**DOCUMENT TEXT**
┌──
Who was Jesus really?
Reasons to Believe in Jesus
I have been a Christian since I was 12 years old. I came to Christ out of desperation and deep questions about God, life, death, my purpose and whether I was going to heaven. I realized that I needed security, hope and faith for living. I needed God. It was simple then. I knew I was a sinner in need of a Savior. I put my trust in Jesus who offered me forgiveness and eternal life.
Years later, I looked for evidence to back up my beliefs. I wasn’t satisfied with a blind faith. The questions of Why God Allows Suffering and how can I know that Christianity is true kept me searching for answers and evidence. I attended Bible college and read books like C.S. Lewis’ Mere Christianity and The Problem of Pain. I studied the historicity and authenticity of the Bible, the claims of Christ and the numerous Messianic prophecies He fulfilled. The overwhelming evidence for Christ, His life and His mission provided the foundation and assurance I needed for growing in my commitment to Him.
The question: Who was Jesus? Is as important and controversial today as it was over 2,000 years ago.
└──
**LISTED ENTRIES**
┌──
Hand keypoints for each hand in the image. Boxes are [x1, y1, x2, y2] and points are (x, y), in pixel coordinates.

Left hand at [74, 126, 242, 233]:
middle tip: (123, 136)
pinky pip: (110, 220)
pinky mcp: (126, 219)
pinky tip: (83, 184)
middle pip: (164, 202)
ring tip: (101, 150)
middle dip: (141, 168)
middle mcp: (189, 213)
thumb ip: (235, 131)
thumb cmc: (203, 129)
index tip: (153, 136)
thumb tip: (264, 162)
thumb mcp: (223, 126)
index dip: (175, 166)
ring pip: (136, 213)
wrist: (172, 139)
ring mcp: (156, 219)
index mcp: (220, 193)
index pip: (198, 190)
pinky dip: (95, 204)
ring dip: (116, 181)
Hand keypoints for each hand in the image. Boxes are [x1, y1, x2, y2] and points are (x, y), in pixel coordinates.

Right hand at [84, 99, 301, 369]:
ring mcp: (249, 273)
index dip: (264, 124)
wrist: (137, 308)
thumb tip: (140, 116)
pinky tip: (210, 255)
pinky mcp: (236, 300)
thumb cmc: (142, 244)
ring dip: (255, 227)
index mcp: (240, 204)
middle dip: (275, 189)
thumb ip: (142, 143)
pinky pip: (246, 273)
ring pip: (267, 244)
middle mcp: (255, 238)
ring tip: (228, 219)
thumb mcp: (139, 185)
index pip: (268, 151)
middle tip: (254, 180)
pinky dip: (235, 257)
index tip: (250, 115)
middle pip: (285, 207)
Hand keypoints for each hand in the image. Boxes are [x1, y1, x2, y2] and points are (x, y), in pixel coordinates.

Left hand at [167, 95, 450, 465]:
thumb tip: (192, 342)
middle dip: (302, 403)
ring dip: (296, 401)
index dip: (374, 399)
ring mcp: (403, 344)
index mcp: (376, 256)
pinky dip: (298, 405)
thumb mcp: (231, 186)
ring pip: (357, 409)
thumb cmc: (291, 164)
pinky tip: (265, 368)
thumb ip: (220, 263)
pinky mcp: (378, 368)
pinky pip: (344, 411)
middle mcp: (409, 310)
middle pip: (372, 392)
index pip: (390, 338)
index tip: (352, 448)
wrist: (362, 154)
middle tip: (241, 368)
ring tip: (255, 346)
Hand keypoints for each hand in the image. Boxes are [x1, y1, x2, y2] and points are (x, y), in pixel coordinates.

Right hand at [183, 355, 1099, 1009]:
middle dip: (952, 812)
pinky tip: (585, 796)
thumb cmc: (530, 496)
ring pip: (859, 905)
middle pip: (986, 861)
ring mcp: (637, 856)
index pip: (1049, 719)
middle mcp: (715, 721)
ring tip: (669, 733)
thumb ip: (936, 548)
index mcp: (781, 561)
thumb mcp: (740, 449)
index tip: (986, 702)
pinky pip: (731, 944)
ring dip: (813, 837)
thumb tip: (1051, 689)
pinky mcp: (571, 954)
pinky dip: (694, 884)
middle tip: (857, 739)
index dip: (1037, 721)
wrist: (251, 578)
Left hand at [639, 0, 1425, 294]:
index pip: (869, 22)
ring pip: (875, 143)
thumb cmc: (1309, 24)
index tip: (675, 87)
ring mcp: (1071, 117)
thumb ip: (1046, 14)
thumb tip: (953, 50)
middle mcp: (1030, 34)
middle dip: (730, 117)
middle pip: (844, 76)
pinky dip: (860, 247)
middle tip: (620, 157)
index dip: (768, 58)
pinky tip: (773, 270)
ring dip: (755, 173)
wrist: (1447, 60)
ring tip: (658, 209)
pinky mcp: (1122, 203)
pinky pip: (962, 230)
└──
**EXERCISE REQUIREMENTS**
- 1) In the text on reasons to believe in Jesus, at what age did the writer become a Christian?
- 2) Decide whether each statement agrees with the text on reasons to believe in Jesus, giving yes or no along with the deciding words from that text: (a) The writer attended Bible college. (b) The writer was content with a blind faith. (c) The writer read The Problem of Pain.
- 3) Write the next paragraph of the text on reasons to believe in Jesus, picking up right after its final sentence.

**EXERCISE ANSWERS**
- 1) At 12 years old.

- 2)
(a) Yes: "I attended Bible college"
(b) No: "I wasn’t satisfied with a blind faith."
(c) Yes: "read books like C.S. Lewis’ Mere Christianity and The Problem of Pain"

- 3)
The Da Vinci Code, a mega-best seller- has caused a stir among Christians and non-Christians about the identity and real facts of the life of Jesus Christ…
The novel’s claims include: that Jesus was married, that Jesus’ divinity came late in a close vote at a church council (Nicaea in AD 325), that Mary’s role as a church leader was suppressed, that many gospels not found in the Bible portray a strictly human Jesus, a message that was suppressed after orthodoxy gained its victory, and that Leonardo da Vinci knew all of this and “coded” some of his paintings accordingly. The author, Dan Brown made a claim that the plot represents historical facts. In fact, its author claimed on national TV that had he written a piece of non-fiction, he would not have changed a thing. How could this be? How could a contemporary book discredit the historical accounts of Jesus’ life in the Bible?
Recently, in a court case in Italy, the question of Jesus’ existence was challenged by Luigi Cascioli, an atheist and the author of Fable of Christ. He accused a Catholic priest, Rev. Enrico Righi – of deceiving the public by saying that Jesus Christ existed, that He was born to a couple named Mary and Joseph in Bethlehem and that He lived in Nazareth… …The Judge dismissed the case disputing Jesus’ Existence.
Through-out history all kinds of people, atheists, agnostics, scientists, philosophers, theologians, religious leaders – have debated the life of Christ and His claims. So, how can we know the truth about Jesus? Anyone claiming to be the founder of a religion… especially anyone claiming to be God must pass a pretty tough character test; possess supernatural abilities, and have a host of credible witnesses/followers.
Anyone who makes a claim about themselves and is disproved – is invalidated. Their reputation is tainted, their words discredited as we have seen with James Frey – the author of A Million Little Pieces… or should we say: A Million little lies…
Many people call Jesus “a good teacher”; “a prophet”, “a religious leader on par with Mohammed, Budda, Moses, etc.” One of the best arguments contradicting these views of Jesus was proposed by Clives Staples Lewis, a Professor of Medieval and Renaissance literature at Cambridge University, Fellow in English at Oxford University’s Magdalen College and the author of The Chronicles of Narnia. Following his conversion from atheism to Christianity he became a popular and prolific Christian apologist.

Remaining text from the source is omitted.